START Data supplied

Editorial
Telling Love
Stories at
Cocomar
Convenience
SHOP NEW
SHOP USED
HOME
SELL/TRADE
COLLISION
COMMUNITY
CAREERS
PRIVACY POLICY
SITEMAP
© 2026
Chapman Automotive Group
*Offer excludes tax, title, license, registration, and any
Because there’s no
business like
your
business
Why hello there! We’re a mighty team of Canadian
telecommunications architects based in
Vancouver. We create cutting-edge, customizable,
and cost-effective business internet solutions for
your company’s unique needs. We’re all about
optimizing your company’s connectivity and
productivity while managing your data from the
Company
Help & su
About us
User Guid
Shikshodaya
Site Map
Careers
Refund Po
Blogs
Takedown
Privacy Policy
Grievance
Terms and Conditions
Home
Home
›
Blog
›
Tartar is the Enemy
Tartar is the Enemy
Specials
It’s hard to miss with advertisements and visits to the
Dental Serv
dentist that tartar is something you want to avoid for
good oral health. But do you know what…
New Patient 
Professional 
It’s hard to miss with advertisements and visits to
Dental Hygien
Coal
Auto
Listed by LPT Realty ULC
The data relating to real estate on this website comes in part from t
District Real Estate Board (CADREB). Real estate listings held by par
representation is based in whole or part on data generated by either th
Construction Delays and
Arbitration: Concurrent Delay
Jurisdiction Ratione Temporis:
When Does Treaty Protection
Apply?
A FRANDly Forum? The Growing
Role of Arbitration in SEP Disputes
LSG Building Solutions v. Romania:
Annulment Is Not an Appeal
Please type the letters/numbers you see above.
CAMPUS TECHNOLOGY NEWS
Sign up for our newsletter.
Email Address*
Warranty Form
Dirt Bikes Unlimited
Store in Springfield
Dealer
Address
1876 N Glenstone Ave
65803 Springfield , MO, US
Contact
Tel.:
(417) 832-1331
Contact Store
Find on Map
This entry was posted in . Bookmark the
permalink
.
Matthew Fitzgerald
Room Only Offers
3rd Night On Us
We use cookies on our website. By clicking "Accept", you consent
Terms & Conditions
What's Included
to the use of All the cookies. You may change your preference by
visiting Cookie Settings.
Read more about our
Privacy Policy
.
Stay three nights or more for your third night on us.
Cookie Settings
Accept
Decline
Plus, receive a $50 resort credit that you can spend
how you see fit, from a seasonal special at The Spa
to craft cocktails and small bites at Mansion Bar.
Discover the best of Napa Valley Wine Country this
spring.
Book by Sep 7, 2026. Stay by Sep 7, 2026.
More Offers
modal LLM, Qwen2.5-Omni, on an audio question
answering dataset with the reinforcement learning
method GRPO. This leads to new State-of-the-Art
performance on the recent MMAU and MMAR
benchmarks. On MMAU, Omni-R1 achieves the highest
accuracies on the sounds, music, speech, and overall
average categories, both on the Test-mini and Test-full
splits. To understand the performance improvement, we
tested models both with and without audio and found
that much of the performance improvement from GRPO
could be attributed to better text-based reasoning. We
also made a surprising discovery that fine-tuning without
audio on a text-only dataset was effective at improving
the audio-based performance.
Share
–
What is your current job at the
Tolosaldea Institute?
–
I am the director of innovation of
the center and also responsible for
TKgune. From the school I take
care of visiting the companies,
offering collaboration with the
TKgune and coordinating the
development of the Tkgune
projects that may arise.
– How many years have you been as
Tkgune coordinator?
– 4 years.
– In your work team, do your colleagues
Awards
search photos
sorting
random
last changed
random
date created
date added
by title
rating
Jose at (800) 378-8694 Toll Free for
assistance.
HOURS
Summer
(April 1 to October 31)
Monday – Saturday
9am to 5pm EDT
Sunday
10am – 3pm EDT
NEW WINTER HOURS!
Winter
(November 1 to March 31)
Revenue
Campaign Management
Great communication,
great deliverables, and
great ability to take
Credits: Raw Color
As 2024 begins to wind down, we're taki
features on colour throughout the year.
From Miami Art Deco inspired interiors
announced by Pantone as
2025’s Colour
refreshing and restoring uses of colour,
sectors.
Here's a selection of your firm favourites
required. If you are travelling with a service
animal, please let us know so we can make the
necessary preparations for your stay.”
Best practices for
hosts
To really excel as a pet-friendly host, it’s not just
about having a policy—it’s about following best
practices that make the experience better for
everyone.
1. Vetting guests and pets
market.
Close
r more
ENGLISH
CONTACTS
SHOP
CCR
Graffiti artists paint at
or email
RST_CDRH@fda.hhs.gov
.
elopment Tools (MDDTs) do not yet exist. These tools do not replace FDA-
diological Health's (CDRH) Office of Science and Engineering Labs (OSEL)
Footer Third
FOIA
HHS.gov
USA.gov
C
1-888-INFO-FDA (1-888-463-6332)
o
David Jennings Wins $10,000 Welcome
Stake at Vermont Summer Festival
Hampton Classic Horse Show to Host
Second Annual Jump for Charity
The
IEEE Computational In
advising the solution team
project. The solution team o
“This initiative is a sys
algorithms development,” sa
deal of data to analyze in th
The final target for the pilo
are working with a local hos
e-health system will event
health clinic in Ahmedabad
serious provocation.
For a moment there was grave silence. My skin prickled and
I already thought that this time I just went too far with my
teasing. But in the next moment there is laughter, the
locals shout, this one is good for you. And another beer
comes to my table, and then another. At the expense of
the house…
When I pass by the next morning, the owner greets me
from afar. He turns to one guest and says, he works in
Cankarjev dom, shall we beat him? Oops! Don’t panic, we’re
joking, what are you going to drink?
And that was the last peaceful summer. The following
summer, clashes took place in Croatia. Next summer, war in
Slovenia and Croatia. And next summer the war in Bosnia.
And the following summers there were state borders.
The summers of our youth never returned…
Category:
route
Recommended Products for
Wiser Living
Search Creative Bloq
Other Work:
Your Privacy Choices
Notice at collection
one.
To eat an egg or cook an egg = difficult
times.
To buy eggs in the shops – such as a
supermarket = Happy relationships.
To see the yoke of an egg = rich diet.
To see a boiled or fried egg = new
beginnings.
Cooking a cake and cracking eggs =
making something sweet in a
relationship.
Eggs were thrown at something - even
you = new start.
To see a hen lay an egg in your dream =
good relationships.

END Data supplied

▶ Goal of the exercise: Pick out every row above that contains the string "advertisements" and copy each one in full. Treat uppercase and lowercase as different, so only matches with the same case count.

▶ Task solution:
It’s hard to miss with advertisements and visits to the
It’s hard to miss with advertisements and visits to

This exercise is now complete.